Claire Turner. Turner. George wondered what made her so guarded, so hard to know. He hoped she would open up for Ross. The two of them…George had a good feeling. They could really be something together, if they’d allow themselves that possibility.

He worried about Ross, of course, coming back from the war. George had no doubt his grandson had seen horrors beyond imagining. Ross would need to learn again that the world was a good place to be. Maybe Claire would be a part of that process. George certainly hoped so.

By the time he got himself up, he was feeling rather better. He shaved and dressed himself in chinos and a fresh golf shirt, and put on his favorite hat, the sporty one that covered his too-short hair. Then he went outside to see what the day was like. Moving slowly, with cane in hand, he went down a path that ran along the lakeshore. The air was so sweet it nearly took his breath away, and a searing grief streamed through him. How was it possible to leave all this?

“Hello,” someone said behind him.

Startled, he turned to see a woman seated on a bench by the path. She had white hair and wore a violet dress and sneakers with no socks. Just the sight of her made him smile. “I’m sorry,” he said. “I didn’t see you there. Too busy admiring the lake.”

“I don’t blame you. Would you like to have a seat?”

“Thanks. Nice morning,” he said. “Are you here on vacation?”

“My married grand-niece and her husband persuaded me to come. I happened to mention I’d spent summers at Camp Kioga as a girl and young woman, so they insisted that I should visit once again. It turns out the resort, in its new incarnation, offers a fifty percent discount to anyone who used to attend Camp Kioga.” She offered a charming smile. “I love discounts. It’s my favorite thing about being a senior citizen.”

George chuckled, liking her more by the minute. “You don’t say. We have something in common, then. I used to come here, too. It was a long time ago.” Now he was thoroughly curious about this woman, who had nice brown eyes and a somewhat impish expression. He checked her hand. No wedding band.

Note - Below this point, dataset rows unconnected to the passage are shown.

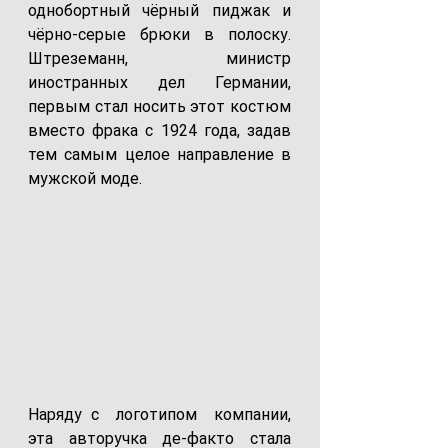
однобортный чёрный пиджак и 
чёрно-серые брюки в полоску. 
Штреземанн, министр 
иностранных дел Германии, 
первым стал носить этот костюм 
вместо фрака с 1924 года, задав 
тем самым целое направление в 
мужской моде.
Наряду с  логотипом  компании,  
эта авторучка де-факто стала 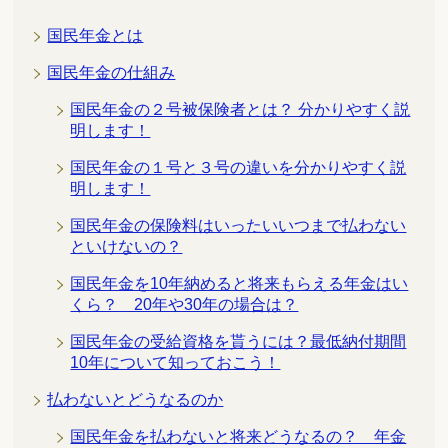
国民年金とは
国民年金の仕組み
国民年金の２号被保険者とは？ 分かりやすく説
明します！
国民年金の１号と３号の違いを分かりやすく説
明します！
国民年金の保険料はいったいいつまで払わない
といけないの？
国民年金を10年納めると将来もらえる年金はい
くら？ 20年や30年の場合は？
国民年金の受給資格を貰うには？最低納付期間
10年について知っておこう！
払わないとどうなるのか
国民年金を払わないと将来どうなるの？ 年金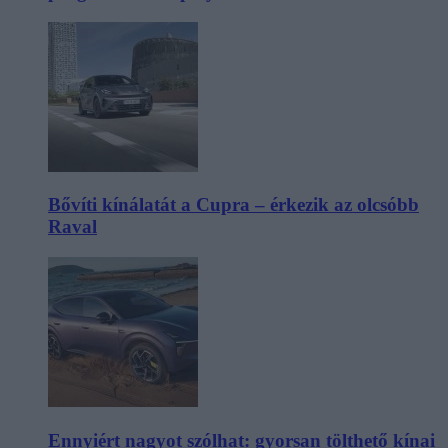
Bővíti kínálatát a Cupra – érkezik az olcsóbb
Raval
Ennyiért nagyot szólhat: gyorsan tölthető kínai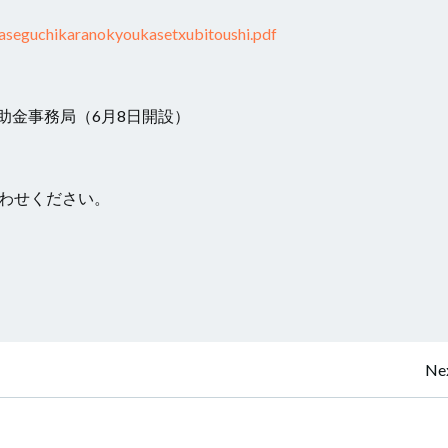
kaseguchikaranokyoukasetxubitoushi.pdf
助金事務局（6月8日開設）
合わせください。
投
Nex
稿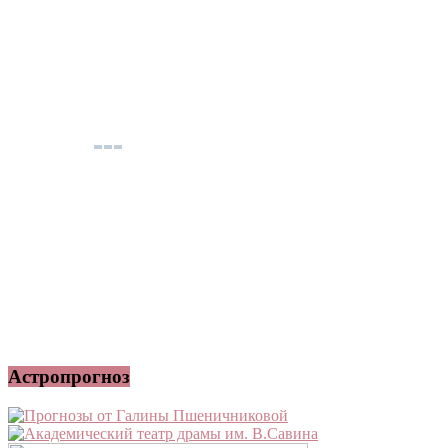
Астропрогноз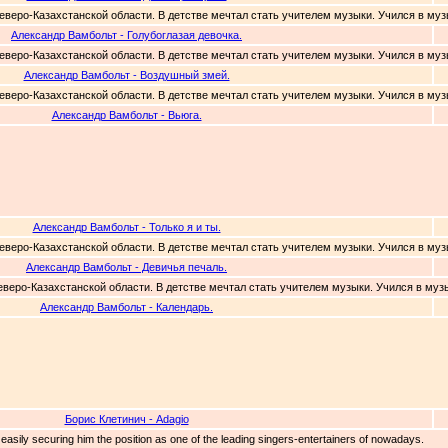
Северо-Казахстанской области. В детстве мечтал стать учителем музыки. Учился в муз
Александр Вамбольт - Голубоглазая девочка.
Северо-Казахстанской области. В детстве мечтал стать учителем музыки. Учился в муз
Александр Вамбольт - Воздушный змей.
Северо-Казахстанской области. В детстве мечтал стать учителем музыки. Учился в муз
Александр Вамбольт - Вьюга.
Александр Вамбольт - Только я и ты.
Северо-Казахстанской области. В детстве мечтал стать учителем музыки. Учился в муз
Александр Вамбольт - Девичья печаль.
еверо-Казахстанской области. В детстве мечтал стать учителем музыки. Учился в музы
Александр Вамбольт - Календарь.
Борис Клетинич - Adagio
, easily securing him the position as one of the leading singers-entertainers of nowadays.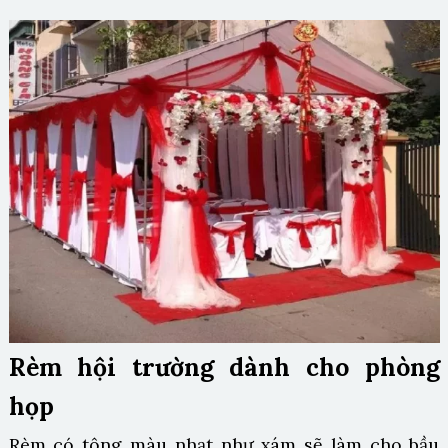
Rèm hội trường dành cho phòng
họp
Rèm có tông màu nhạt như xám sẽ làm cho bầu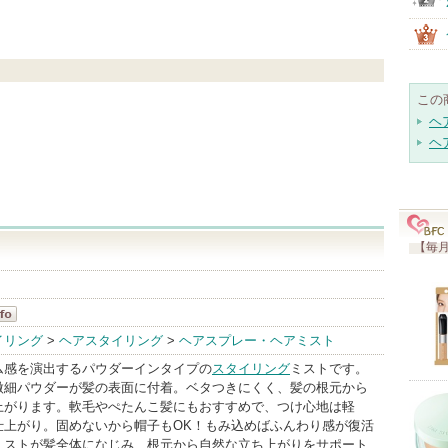
この
ヘ
ヘ
ト
【毎月
イリング
>
ヘアスタイリング
>
ヘアスプレー・ヘアミスト
ム感を演出するパウダーインタイプの
スタイリング
ミストです。
微細パウダーが髪の表面に付着。ベタつきにくく、髪の根元から
上がります。軟毛やぺたんこ髪にもおすすめで、つけ心地は軽
仕上がり。固めないから帽子もOK！もみ込めばふんわり感が復活
ミストが髪全体になじみ、根元から自然な立ち上がりをサポート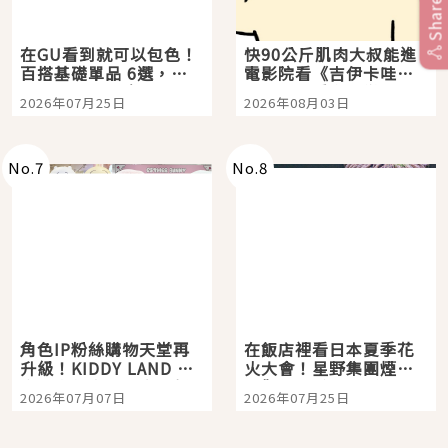
Share
在GU看到就可以包色！
快90公斤肌肉大叔能進
百搭基礎單品 6選，閉
電影院看《吉伊卡哇》
眼全收也不心疼
嗎？日本重金屬樂團
2026年07月25日
2026年08月03日
「打首」會長與nagano
老師一同給出了答案
No.
7
No.
8
角色IP粉絲購物天堂再
在飯店裡看日本夏季花
升級！KIDDY LAND 原
火大會！星野集團煙火
宿店吉伊卡哇迎客，新
景觀飯店6選，讓你不用
2026年07月07日
2026年07月25日
開幕 OMOKADO 店3分
人擠人悠閒欣賞
即達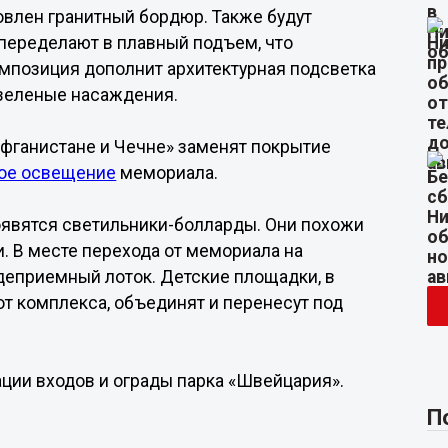
овлен гранитный бордюр. Также будут
 переделают в плавный подъем, что
омпозиция дополнит архитектурная подсветка
 зеленые насаждения.
фганистане и Чечне» заменят покрытие
ное освещение
мемориала.
появятся светильники-болларды. Они похожи
 В месте перехода от мемориала на
деприемный лоток. Детские площадки, в
т комплекса, объединят и перенесут под
ации входов и ограды парка «Швейцария».
П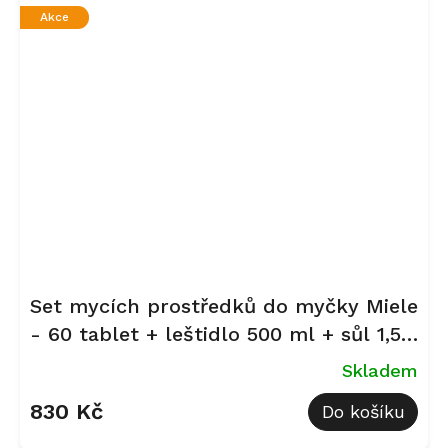
Akce
Set mycích prostředků do myčky Miele
- 60 tablet + leštidlo 500 ml + sůl 1,5
kg
Skladem
830 Kč
Do košíku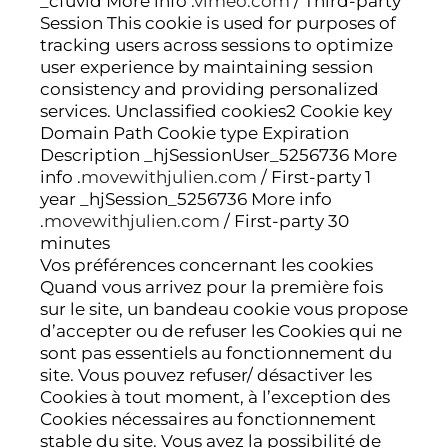
_cfuvid More info .
vimeo.com
/ Third-party
Session This cookie is used for purposes of
tracking users across sessions to optimize
user experience by maintaining session
consistency and providing personalized
services. Unclassified cookies2 Cookie key
Domain Path Cookie type Expiration
Description _hjSessionUser_5256736 More
info .
movewithjulien.com
/ First-party 1
year _hjSession_5256736 More info
.
movewithjulien.com
/ First-party 30
minutes
Vos préférences concernant les cookies
Quand vous arrivez pour la première fois
sur le site, un bandeau cookie vous propose
d’accepter ou de refuser les Cookies qui ne
sont pas essentiels au fonctionnement du
site. Vous pouvez refuser/ désactiver les
Cookies à tout moment, à l’exception des
Cookies nécessaires au fonctionnement
stable du site. Vous avez la possibilité de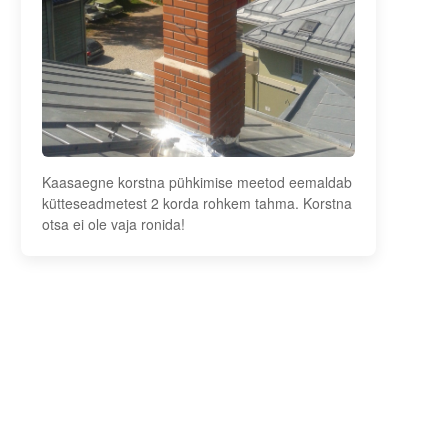
Kaasaegne korstna pühkimise meetod eemaldab
kütteseadmetest 2 korda rohkem tahma. Korstna
otsa ei ole vaja ronida!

He must not have been very discreet, because she smiled straight at him. “I’ve never been married. I suppose that makes me a professional spinster.”

“I’m a widower,” he said. “And I’ve never much cared for the term spinster. There’s something lonely and unattractive about it, and you hardly appear to be either.”

“Thank you. And for the record, I have never spun a single thing in my life, so the label is inaccurate, as well.”

“I’d best find out your name, then.”

“It’s Millie. Millicent Darrow,” she said.

Recognition—remembrance—nudged at George. “Millie Darrow. I should have recognized you from our college days. You and your sister Beatrice went to Vassar.”

“Why, yes. I graduated in 1956.” She leaned forward and peered at him, hard. “George? George Bellamy.”

“It’s good to see you, Millie.”

She took off her sun hat and fanned herself. “This is extraordinary. What a surprise. What an incredible gift.”

She had no idea. She was the first person he’d seen in months who didn’t know George was sick. He liked that. He was glad for the hat covering his peach-fuzz hair. “You look wonderful, Millie,” he said.

“So do you. How is your brother Charles?”

It was too complicated to explain the situation, so George said simply, “He’s fine. Thank you for asking.”

“I always thought you were the handsome one.”

“Liar,” he said, laughing.

She replaced her hat. “It’s the truth, George Bellamy.”

“And I thought you were the sweet one,” he said.

“How long are you staying here?” she asked.

“As long as I can,” he said with an unbidden lurch of his heart. “As long as I possibly can.”